Дело было, однако, не только в обиде. Воронцов не мог не понимать, что немилость обрушилась на него неспроста: ведь менее года назад тот же Александр назначил его на один из высших постов в государстве; следовательно, немилость относилась к тому, как он справлялся с обязанностями генерал-губернатора… Едва вступив в должность, Воронцов, не зная покоя, колесил по Новороссии, Крыму и Бессарабии, развивая энергичнейшую деятельность, направленную на экономическое процветание края – здесь упрекнуть его было не в чем. Значит, недовольство Царя относилось к другой сфере – политической, которую новый генерал-губернатор на первых порах выпустил из-под своего наблюдения. О либерализме Воронцова, который не только не пресекал, но как будто даже покровительствовал некоторым неблагонадежным с точки зрения центральной власти лицам, заговорили в Петербурге.

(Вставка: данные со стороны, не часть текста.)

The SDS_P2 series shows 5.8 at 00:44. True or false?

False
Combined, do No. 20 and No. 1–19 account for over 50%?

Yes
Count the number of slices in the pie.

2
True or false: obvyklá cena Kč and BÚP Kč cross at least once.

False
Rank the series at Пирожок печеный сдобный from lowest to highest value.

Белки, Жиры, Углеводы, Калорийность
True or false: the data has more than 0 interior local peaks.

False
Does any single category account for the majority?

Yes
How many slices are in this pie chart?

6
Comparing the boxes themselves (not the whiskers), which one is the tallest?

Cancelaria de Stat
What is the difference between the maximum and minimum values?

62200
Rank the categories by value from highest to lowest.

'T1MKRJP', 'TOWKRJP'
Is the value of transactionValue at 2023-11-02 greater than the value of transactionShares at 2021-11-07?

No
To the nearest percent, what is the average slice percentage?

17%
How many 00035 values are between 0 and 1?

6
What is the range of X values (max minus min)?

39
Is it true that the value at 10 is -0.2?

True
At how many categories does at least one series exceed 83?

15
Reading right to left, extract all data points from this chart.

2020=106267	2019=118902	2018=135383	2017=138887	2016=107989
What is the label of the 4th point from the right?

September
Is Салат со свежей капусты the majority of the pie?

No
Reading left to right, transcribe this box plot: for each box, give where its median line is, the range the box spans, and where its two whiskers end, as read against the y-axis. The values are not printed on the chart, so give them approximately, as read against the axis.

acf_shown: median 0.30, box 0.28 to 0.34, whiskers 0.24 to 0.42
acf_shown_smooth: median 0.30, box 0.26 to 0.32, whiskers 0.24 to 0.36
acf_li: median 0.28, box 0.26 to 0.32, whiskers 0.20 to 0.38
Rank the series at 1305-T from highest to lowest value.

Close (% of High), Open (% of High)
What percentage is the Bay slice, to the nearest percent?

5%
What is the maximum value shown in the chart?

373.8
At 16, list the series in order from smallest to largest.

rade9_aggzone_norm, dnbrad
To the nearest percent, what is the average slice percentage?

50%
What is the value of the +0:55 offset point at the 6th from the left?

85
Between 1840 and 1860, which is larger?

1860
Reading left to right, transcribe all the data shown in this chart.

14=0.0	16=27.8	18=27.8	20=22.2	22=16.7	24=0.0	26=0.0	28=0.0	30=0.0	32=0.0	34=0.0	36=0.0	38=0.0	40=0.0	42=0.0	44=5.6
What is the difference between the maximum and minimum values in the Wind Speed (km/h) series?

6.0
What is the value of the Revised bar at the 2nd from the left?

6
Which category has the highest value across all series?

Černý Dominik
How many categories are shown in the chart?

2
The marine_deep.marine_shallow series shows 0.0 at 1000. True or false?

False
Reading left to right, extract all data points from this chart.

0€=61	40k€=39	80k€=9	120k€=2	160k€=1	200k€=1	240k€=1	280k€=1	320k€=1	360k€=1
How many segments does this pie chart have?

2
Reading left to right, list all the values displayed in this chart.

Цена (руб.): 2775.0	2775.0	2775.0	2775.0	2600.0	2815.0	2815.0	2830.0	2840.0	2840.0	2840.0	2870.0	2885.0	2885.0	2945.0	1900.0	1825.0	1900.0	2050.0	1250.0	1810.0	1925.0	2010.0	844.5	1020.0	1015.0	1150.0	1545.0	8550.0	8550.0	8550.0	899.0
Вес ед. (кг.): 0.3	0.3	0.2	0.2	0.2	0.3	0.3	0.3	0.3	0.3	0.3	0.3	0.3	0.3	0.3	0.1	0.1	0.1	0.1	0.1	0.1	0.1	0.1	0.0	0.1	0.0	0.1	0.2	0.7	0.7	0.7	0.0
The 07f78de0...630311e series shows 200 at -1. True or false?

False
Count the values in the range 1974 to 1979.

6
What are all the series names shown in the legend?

Вяземский сообщал Пушкину весной 1824 г.: «Верные люди сказывали мне, что уже на Одессу смотрят как на champ d’asyle [94] , а в этом поле верно никакая ягодка более тебя не обращает внимания…» (XIII, 94). И здесь Воронцову приходилось уже оправдываться.
94
Заповедное место, убежище; букв. «поле, дающее убежище» (франц.).
Добрая половина письма занята оправданиями. Во-первых, крайне неприятна для Воронцова история с назначением С. И. Лесовского [95] : «…написав Государю и предложив ему генерала Лесовского на должность екатеринославского губернатора, я получил ответ, что Лесовский всегда был замешан в интригах и беспорядках 3-й гусарской дивизии и что, очевидно, он был рекомендован мне людьми, которые, как и он, склонны к беспорядкам, и т. д. Уверяю Вас по чистой совести, что <…> не имел ни малейшего представления о том, что он был замешан или подозреваем в беспорядках <…> и предложил его единственно из соображений, что он был бы хорошим губернатором. Я мог ошибаться, но, конечно, я не представил бы человека, которого считал бы замешанным или хотя бы подозреваемым в интригах: никто никогда не говорил мне об этом ни слова».
95
С. И. Лесовский (1782–1839) – внебрачный сын князя Н. В. Репнина.
Во-вторых, Воронцов пытается отмести намеки на то, что он якобы окружает себя лицами, образ мыслей и действий которых вызывает недовольство в Петербурге. Воронцов не без оснований полагает, что имеются в виду Пушкин и А. Н. Раевский: «Что же касается тех людей, я хотел бы, чтобы повнимательнее присмотрелись к тому, кто в действительности меня окружает и с кем я говорю о делах. Если имеют в виду Пушкина и Александра Раевского, то по поводу последнего скажу Вам, что я не могу помешать ему жить в Одессе, когда ему того хочется, но с тех пор, что мы говорили о нем с Вами, я лишь едва соблюдаю с ним формы, которые требует благовоспитанность в отношении старого товарища и родственника, и уж конечно мы никогда не разговариваем о делах <…> Что же до Пушкина, то я говорю с ним не более 4 слов в две недели, он боится меня, так как хорошо знает, что при первых дурных слухах о нем я отправлю его отсюда и что тогда уже никто не пожелает взять его к себе; я вполне уверен, что он ведет себя много лучше и в разговорах своих гораздо сдержаннее, чем раньше, когда находился при добром генерале Инзове, который забавлялся спорами с ним, пытаясь исправить его путем логических рассуждений, а затем дозволял ему жить одному в Одессе, между тем как сам оставался в Кишиневе. По всему, что я узнаю о нем и через Гурьева [96] , и через Казначеева, и через полицию, он теперь вполне благоразумен и сдержан; если бы было иначе, я отослал бы его, и лично я был бы этому очень рад, так как не люблю его манер и не такой уж поклонник его таланта – нельзя быть истинным поэтом, не работая постоянно для расширения своих познаний, а их у него недостаточно».
96
Граф Александр Дмитриевич Гурьев – одесский градоначальник.
Письмо к Киселеву – первый известный нам документ, в котором Воронцов упоминает Пушкина, и вместе с тем первый документ, свидетельствующий, что Воронцов раскаивается в своем либерализме. Связь этих двух моментов однозначна: имя Пушкина возникает в связи с оправданиями Воронцова в том, что он приближает к себе лиц неблагонадежных в политическом отношении, в связи с попытками – пока еще робкими – убедить Петербург в своей безусловной лояльности.